Source texts of formatted documents
◇ ◇ ◇ ◇ ◇

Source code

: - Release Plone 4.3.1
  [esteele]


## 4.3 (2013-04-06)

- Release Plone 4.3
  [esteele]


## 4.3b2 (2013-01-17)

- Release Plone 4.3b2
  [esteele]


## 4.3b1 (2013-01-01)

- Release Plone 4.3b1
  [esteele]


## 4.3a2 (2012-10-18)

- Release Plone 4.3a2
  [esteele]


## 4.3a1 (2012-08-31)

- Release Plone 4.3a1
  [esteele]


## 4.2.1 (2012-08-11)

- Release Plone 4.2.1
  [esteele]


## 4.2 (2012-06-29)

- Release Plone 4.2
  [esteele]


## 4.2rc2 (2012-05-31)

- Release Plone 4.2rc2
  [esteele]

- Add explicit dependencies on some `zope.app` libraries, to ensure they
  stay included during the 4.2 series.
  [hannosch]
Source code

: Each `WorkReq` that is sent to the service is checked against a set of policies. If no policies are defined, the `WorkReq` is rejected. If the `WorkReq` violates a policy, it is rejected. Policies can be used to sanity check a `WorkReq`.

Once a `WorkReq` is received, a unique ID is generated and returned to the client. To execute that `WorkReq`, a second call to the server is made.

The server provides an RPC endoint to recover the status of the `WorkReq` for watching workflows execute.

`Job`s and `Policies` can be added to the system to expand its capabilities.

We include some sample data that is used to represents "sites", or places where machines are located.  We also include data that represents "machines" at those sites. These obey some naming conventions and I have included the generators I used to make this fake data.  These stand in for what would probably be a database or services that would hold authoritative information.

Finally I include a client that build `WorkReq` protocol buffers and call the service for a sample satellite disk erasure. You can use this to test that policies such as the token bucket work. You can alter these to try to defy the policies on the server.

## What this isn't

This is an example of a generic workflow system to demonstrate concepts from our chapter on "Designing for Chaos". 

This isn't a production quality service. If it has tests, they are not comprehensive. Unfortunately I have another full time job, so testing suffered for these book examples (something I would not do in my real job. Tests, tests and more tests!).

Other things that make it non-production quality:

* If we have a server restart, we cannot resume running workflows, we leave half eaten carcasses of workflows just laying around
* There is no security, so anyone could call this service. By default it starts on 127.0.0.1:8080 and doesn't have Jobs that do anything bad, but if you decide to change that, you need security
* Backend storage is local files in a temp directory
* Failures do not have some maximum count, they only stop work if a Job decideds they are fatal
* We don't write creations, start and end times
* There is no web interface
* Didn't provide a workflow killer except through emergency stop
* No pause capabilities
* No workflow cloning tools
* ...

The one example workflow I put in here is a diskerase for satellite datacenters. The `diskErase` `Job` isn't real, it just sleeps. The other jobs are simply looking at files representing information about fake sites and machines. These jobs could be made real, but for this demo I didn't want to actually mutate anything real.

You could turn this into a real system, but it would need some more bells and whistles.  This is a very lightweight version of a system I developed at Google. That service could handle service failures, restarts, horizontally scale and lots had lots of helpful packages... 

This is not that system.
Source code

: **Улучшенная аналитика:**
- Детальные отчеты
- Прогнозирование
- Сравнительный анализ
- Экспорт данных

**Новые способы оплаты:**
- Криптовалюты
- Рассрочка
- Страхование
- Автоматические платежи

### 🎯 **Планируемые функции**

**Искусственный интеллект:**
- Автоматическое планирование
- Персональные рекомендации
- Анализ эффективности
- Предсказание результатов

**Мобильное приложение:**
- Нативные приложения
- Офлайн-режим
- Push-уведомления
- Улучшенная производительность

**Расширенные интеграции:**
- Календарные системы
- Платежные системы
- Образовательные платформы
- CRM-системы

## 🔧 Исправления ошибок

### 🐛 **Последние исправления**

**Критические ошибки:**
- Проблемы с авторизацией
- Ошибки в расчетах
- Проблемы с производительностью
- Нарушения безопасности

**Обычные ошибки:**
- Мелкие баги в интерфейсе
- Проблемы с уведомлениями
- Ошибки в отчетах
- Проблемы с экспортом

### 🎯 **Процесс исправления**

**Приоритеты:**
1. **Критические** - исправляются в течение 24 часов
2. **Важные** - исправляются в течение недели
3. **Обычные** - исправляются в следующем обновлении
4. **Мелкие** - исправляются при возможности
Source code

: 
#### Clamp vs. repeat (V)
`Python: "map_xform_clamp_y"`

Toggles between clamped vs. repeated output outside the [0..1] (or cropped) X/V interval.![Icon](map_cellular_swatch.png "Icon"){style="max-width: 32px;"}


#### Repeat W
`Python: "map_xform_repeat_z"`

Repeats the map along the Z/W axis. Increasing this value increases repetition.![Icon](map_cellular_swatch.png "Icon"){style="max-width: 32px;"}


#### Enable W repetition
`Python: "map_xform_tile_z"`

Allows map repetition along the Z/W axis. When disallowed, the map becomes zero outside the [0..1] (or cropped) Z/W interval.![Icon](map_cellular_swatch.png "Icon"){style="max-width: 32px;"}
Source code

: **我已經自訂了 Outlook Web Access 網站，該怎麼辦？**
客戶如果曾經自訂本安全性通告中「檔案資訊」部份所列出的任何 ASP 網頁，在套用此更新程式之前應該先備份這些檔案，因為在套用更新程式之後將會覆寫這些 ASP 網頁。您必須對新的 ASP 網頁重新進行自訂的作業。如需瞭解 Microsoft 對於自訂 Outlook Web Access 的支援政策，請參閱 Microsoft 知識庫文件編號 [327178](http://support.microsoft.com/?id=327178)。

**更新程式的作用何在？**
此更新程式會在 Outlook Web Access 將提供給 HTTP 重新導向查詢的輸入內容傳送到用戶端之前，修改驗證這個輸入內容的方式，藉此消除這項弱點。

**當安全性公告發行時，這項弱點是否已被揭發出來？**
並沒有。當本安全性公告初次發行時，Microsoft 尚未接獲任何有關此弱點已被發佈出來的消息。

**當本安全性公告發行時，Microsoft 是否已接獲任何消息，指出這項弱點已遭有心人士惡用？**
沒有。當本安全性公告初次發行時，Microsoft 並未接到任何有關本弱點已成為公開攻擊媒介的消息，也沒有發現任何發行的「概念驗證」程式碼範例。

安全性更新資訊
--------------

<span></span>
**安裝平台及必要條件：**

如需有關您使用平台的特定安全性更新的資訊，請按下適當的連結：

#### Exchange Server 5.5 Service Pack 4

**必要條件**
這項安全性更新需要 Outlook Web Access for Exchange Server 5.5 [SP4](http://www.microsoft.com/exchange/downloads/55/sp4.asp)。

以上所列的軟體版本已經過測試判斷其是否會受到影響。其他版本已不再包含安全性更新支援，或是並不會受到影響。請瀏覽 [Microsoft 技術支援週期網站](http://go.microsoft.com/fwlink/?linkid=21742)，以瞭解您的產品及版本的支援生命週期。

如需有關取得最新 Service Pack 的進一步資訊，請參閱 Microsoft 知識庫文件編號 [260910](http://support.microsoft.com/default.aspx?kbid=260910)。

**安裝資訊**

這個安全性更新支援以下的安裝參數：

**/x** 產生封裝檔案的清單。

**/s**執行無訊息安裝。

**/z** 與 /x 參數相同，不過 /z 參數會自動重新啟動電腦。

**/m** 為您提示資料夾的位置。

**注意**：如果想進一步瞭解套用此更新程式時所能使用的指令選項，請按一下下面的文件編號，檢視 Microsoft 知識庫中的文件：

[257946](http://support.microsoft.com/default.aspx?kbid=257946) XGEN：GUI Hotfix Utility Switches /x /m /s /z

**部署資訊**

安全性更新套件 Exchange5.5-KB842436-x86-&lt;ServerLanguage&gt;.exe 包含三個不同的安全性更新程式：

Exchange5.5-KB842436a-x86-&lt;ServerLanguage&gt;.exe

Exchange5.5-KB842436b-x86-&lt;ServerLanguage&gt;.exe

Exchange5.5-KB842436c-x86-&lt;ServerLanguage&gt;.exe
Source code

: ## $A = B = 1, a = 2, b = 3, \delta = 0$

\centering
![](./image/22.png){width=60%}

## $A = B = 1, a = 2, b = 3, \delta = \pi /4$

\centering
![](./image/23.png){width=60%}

◇ ◇ ◇ ◇ ◇

• _What the exercise asks_: Arrange the lines from the start of the rows up to and including the line with "The server provides" as a numbered list, leaving out any blank lines.

• _Solution_:
1. Source code
2. : - Release Plone 4.3.1
3.   [esteele]
4. ## 4.3 (2013-04-06)
5. - Release Plone 4.3
6.   [esteele]
7. ## 4.3b2 (2013-01-17)
8. - Release Plone 4.3b2
9.   [esteele]
10. ## 4.3b1 (2013-01-01)
11. - Release Plone 4.3b1
12.   [esteele]
13. ## 4.3a2 (2012-10-18)
14. - Release Plone 4.3a2
15.   [esteele]
16. ## 4.3a1 (2012-08-31)
17. - Release Plone 4.3a1
18.   [esteele]
19. ## 4.2.1 (2012-08-11)
20. - Release Plone 4.2.1
21.   [esteele]
22. ## 4.2 (2012-06-29)
23. - Release Plone 4.2
24.   [esteele]
25. ## 4.2rc2 (2012-05-31)
26. - Release Plone 4.2rc2
27.   [esteele]
28. - Add explicit dependencies on some `zope.app` libraries, to ensure they
29.   stay included during the 4.2 series.
30.   [hannosch]
31. Source code
32. : Each `WorkReq` that is sent to the service is checked against a set of policies. If no policies are defined, the `WorkReq` is rejected. If the `WorkReq` violates a policy, it is rejected. Policies can be used to sanity check a `WorkReq`.
33. Once a `WorkReq` is received, a unique ID is generated and returned to the client. To execute that `WorkReq`, a second call to the server is made.
34. The server provides an RPC endoint to recover the status of the `WorkReq` for watching workflows execute.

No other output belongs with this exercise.